**Tarea**
Presenta como lista numerada las líneas de los registros, empezando por la primera y terminando en la que contiene "und einen Hermes Paketshop wird es geben.", ambas incluidas. Omite las líneas en blanco.

**Registros de trabajo**
::::::::::
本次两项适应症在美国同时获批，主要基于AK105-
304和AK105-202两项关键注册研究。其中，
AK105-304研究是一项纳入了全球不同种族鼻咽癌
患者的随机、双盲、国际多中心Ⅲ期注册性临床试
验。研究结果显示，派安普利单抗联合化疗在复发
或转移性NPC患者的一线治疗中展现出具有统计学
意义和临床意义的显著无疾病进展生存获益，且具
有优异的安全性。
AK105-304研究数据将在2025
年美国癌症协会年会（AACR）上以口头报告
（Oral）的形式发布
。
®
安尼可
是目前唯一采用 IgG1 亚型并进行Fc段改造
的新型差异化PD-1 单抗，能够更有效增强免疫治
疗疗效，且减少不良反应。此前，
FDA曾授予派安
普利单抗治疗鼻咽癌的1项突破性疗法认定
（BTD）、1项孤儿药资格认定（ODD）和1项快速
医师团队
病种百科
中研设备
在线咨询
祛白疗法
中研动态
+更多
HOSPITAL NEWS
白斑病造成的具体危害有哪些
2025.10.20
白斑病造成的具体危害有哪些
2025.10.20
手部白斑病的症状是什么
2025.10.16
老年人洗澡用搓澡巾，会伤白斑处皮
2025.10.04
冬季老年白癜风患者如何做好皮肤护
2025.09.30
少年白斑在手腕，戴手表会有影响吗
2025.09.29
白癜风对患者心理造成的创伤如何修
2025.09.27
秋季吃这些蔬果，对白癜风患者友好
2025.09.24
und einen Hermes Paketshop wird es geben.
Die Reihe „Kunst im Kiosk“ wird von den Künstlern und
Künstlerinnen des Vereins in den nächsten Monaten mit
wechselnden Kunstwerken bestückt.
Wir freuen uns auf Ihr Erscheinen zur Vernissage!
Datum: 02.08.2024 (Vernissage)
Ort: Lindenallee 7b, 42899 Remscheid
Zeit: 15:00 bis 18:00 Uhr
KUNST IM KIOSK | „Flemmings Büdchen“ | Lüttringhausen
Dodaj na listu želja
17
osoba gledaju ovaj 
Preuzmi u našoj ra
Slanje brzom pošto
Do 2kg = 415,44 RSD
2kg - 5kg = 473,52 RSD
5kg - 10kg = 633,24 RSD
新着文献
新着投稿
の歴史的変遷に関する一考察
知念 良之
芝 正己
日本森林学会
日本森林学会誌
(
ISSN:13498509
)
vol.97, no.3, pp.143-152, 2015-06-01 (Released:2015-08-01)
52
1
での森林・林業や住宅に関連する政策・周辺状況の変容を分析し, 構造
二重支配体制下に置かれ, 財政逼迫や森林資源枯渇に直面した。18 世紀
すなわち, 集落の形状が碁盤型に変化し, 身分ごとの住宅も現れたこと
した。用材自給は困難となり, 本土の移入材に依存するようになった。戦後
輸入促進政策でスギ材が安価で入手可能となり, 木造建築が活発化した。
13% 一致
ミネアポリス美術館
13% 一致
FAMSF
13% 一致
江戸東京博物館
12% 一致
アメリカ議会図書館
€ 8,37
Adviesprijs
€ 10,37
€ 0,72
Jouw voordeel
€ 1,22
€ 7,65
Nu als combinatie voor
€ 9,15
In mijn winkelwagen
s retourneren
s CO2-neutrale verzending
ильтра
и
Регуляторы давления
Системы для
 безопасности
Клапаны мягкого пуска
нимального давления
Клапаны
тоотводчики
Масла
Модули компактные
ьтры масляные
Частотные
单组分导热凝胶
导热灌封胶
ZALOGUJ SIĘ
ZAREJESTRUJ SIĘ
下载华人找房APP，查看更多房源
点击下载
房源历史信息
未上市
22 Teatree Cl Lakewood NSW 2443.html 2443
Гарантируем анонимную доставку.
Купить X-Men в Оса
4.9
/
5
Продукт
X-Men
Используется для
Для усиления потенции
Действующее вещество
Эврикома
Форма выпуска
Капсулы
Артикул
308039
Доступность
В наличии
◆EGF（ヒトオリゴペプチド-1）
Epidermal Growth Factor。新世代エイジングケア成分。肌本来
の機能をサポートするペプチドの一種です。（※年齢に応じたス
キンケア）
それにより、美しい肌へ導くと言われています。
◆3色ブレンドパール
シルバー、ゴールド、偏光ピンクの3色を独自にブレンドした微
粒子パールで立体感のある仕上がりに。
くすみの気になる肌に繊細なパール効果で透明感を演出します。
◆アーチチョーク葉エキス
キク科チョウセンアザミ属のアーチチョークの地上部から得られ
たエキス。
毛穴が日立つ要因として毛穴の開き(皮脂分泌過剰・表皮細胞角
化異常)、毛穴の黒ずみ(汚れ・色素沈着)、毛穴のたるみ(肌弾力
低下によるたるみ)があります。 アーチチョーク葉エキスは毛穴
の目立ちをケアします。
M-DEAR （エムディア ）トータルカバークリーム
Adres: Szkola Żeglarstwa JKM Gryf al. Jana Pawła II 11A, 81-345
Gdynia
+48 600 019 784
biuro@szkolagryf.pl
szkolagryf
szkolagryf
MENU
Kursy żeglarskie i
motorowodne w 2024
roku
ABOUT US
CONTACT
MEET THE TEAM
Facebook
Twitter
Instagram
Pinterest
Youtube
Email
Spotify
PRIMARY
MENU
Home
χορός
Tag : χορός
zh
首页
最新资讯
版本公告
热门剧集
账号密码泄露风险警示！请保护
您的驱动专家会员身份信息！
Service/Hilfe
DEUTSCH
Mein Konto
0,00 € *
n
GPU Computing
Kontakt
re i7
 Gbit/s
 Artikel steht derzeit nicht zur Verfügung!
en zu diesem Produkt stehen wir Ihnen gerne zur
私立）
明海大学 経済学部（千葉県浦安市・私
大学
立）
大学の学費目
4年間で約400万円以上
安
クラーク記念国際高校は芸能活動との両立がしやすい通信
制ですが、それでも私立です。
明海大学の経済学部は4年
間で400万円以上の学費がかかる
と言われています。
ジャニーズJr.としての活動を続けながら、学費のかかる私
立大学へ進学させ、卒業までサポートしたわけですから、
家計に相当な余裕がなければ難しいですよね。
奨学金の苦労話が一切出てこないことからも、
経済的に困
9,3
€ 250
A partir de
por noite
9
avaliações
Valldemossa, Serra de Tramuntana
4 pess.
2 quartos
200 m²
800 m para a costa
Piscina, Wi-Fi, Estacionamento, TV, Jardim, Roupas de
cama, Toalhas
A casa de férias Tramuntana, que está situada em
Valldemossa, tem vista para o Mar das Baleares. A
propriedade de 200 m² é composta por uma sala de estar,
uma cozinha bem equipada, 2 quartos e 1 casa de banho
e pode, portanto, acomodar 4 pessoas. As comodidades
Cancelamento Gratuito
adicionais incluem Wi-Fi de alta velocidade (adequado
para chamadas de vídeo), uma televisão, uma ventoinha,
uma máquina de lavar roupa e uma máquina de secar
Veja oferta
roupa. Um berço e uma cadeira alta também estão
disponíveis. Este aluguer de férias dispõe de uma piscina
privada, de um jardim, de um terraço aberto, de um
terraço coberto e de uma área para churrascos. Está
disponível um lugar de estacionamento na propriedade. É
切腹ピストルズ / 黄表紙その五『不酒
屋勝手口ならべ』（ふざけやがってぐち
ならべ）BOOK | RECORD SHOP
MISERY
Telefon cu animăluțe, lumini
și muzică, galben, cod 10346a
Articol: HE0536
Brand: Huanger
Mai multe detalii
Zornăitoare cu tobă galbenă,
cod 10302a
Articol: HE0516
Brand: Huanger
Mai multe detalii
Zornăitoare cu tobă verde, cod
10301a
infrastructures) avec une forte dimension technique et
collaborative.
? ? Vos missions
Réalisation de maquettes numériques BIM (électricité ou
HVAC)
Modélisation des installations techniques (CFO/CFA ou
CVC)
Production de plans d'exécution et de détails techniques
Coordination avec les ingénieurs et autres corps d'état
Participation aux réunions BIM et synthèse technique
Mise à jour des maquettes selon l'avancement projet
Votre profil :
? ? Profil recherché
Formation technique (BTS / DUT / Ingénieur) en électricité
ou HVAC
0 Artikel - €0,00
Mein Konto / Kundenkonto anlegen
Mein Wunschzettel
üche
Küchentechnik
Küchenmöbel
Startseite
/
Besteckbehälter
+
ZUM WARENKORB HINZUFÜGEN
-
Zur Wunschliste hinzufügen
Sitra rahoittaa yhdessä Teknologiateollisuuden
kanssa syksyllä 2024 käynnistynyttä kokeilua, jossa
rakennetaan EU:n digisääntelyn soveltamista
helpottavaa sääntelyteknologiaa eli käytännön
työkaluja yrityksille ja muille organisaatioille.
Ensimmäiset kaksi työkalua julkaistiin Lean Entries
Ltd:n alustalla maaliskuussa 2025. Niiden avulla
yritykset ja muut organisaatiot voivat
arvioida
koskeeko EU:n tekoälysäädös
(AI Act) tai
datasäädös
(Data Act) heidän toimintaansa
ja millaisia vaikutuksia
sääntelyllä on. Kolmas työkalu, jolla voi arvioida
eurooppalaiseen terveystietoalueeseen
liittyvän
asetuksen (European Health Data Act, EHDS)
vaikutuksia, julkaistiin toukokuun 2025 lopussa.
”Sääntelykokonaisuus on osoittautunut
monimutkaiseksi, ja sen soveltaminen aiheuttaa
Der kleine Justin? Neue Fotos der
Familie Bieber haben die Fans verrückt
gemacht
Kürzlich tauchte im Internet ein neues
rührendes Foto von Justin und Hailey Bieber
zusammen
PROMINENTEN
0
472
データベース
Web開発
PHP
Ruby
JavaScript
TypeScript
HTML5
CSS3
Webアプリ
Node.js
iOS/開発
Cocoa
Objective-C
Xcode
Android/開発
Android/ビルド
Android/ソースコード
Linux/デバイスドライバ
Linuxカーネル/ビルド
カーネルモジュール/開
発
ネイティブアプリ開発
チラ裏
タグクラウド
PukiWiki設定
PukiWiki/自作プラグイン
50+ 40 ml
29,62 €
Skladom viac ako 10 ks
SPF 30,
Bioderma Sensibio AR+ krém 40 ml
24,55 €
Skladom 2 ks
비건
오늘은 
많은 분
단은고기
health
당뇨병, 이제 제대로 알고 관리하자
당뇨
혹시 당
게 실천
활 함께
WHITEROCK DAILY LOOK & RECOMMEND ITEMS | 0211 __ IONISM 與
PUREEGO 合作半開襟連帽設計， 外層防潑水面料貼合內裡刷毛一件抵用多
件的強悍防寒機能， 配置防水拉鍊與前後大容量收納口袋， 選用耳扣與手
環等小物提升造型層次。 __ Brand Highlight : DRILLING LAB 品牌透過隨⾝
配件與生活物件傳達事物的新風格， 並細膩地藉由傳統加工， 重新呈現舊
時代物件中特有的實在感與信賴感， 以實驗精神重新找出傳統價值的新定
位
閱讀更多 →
::::::::::
**Solución**
1. 本次两项适应症在美国同时获批，主要基于AK105-
2. 304和AK105-202两项关键注册研究。其中，
3. AK105-304研究是一项纳入了全球不同种族鼻咽癌
4. 患者的随机、双盲、国际多中心Ⅲ期注册性临床试
5. 验。研究结果显示，派安普利单抗联合化疗在复发
6. 或转移性NPC患者的一线治疗中展现出具有统计学
7. 意义和临床意义的显著无疾病进展生存获益，且具
8. 有优异的安全性。
9. AK105-304研究数据将在2025
10. 年美国癌症协会年会（AACR）上以口头报告
11. （Oral）的形式发布
12. 。
13. ®
14. 安尼可
15. 是目前唯一采用 IgG1 亚型并进行Fc段改造
16. 的新型差异化PD-1 单抗，能够更有效增强免疫治
17. 疗疗效，且减少不良反应。此前，
18. FDA曾授予派安
19. 普利单抗治疗鼻咽癌的1项突破性疗法认定
20. （BTD）、1项孤儿药资格认定（ODD）和1项快速
21. 医师团队
22. 病种百科
23. 中研设备
24. 在线咨询
25. 祛白疗法
26. 中研动态
27. +更多
28. HOSPITAL NEWS
29. 白斑病造成的具体危害有哪些
30. 2025.10.20
31. 白斑病造成的具体危害有哪些
32. 2025.10.20
33. 手部白斑病的症状是什么
34. 2025.10.16
35. 老年人洗澡用搓澡巾，会伤白斑处皮
36. 2025.10.04
37. 冬季老年白癜风患者如何做好皮肤护
38. 2025.09.30
39. 少年白斑在手腕，戴手表会有影响吗
40. 2025.09.29
41. 白癜风对患者心理造成的创伤如何修
42. 2025.09.27
43. 秋季吃这些蔬果，对白癜风患者友好
44. 2025.09.24
45. und einen Hermes Paketshop wird es geben.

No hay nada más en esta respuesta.